At home we eschew church (yes, even on Christmas Eve), but I imagine this year we may go looking for one, just to inject some much-needed ceremony and tradition into the day. We’ll also need to be flexible in our interpretations of traditions: stir-fried chicken for dinner instead of turkey, banana fritters instead of chocolate log, and we can always leave out some sticky coconut rice balls and sweet coffee for Santa.

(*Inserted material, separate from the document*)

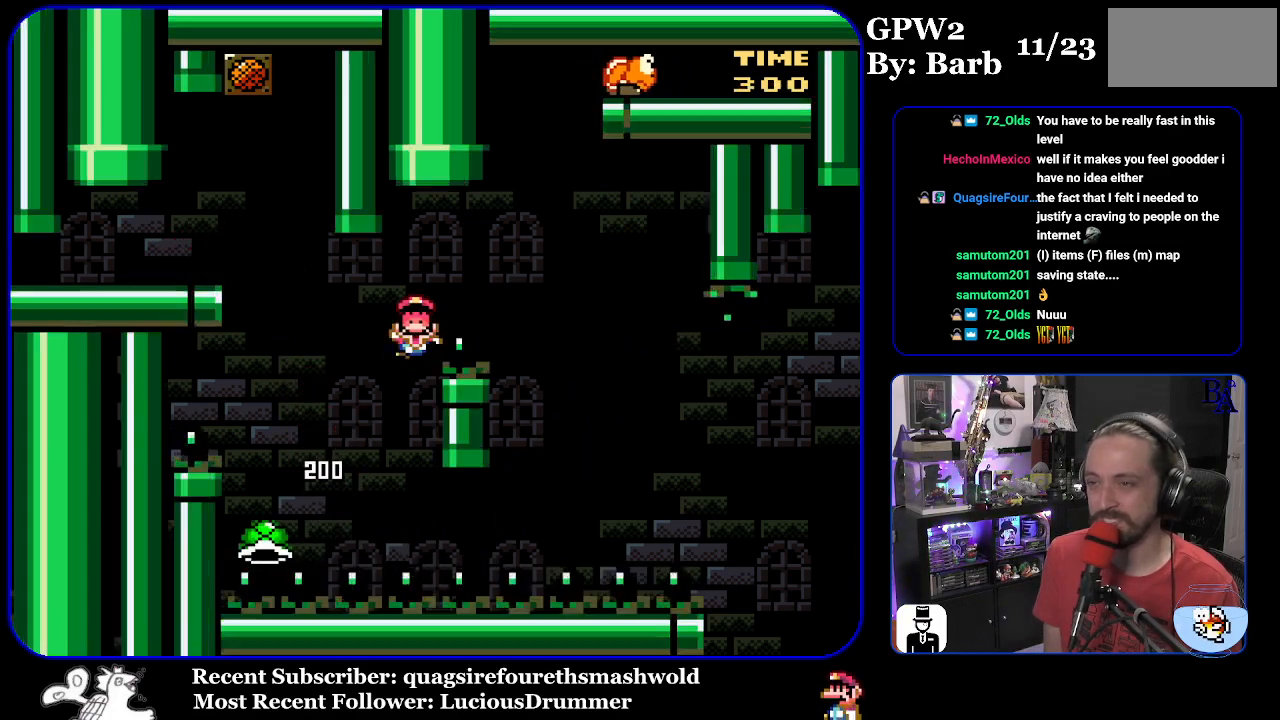
{"buttons": [], "events": [[183, "B", "up"], [283, "B", "down"], [333, "DPAD_RIGHT", "up"], [350, "Y", "up"], [450, "B", "up"]]}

The good news is that if online reports are accurate, Christmas is actually one of Vietnam’s four most important festivals. I’ve also read that children in Vietnam believe in Santa Claus, and put their shoes in front of their doors on Christmas Eve, expecting to find them filled with treats in the morning. This leads me to be optimistic about our odds of finding Christmas decorations, treats, trinkets and trifles in shops as Christmas approaches.

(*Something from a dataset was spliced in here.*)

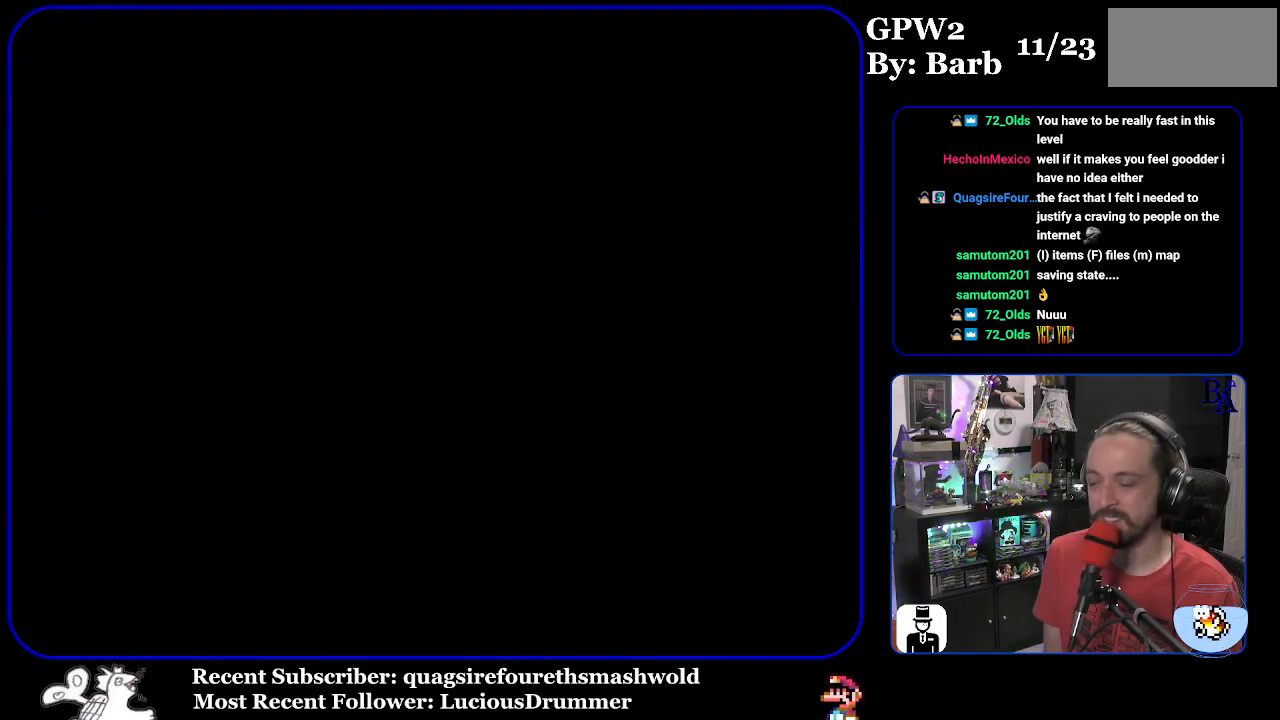
{"buttons": [], "events": []}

Meanwhile, we’re not entirely without resources:

  • We’re carrying Christmas stockings the kids haven’t seen yet, squirreled away in the bottoms of our backpacks.
  • We’re making use of the poste restants service at the general post office in the town we’ll be visiting just before Christmas. My sister-in-law has offered to ship a package to that GPO containing a few of the kids’ favourite books, one or two very Canadian toys, gift wrap, and candy canes.
  • We are travelling with a laptop and a playlist of Christmas songs in our iTunes library.
  • In Bangkok, we went stealth shopping to pick out Lego, the one toy both kids enjoy and miss. (We wrestled into the overstuffed backpack).
  • The rest of the gifts will be items we can pick up closer to the date, such as jewellery, silk scarves and hairbands for Chloe and playing cards, Thai boxing shorts and a carved Buddha figure for Ciaran.
  • For our Christmas tree, our plan is to use the 25 photos we brought along of friends and family. We’ll stick them to the wall of our hotel room in the shape of a Christmas tree, and the gifts will be under that spot in the morning.
  • We can also decorate our hotel room with snowflake cut-outs and other low-tech crafts, possibly overlaying some of the traditional motifs with Asian themes for fun.

And finally, of course, we’ll take some cues from local traditions. If Christmas is Vietnam’s fourth biggest celebration, there’s bound to be some buzz about it no matter where we are.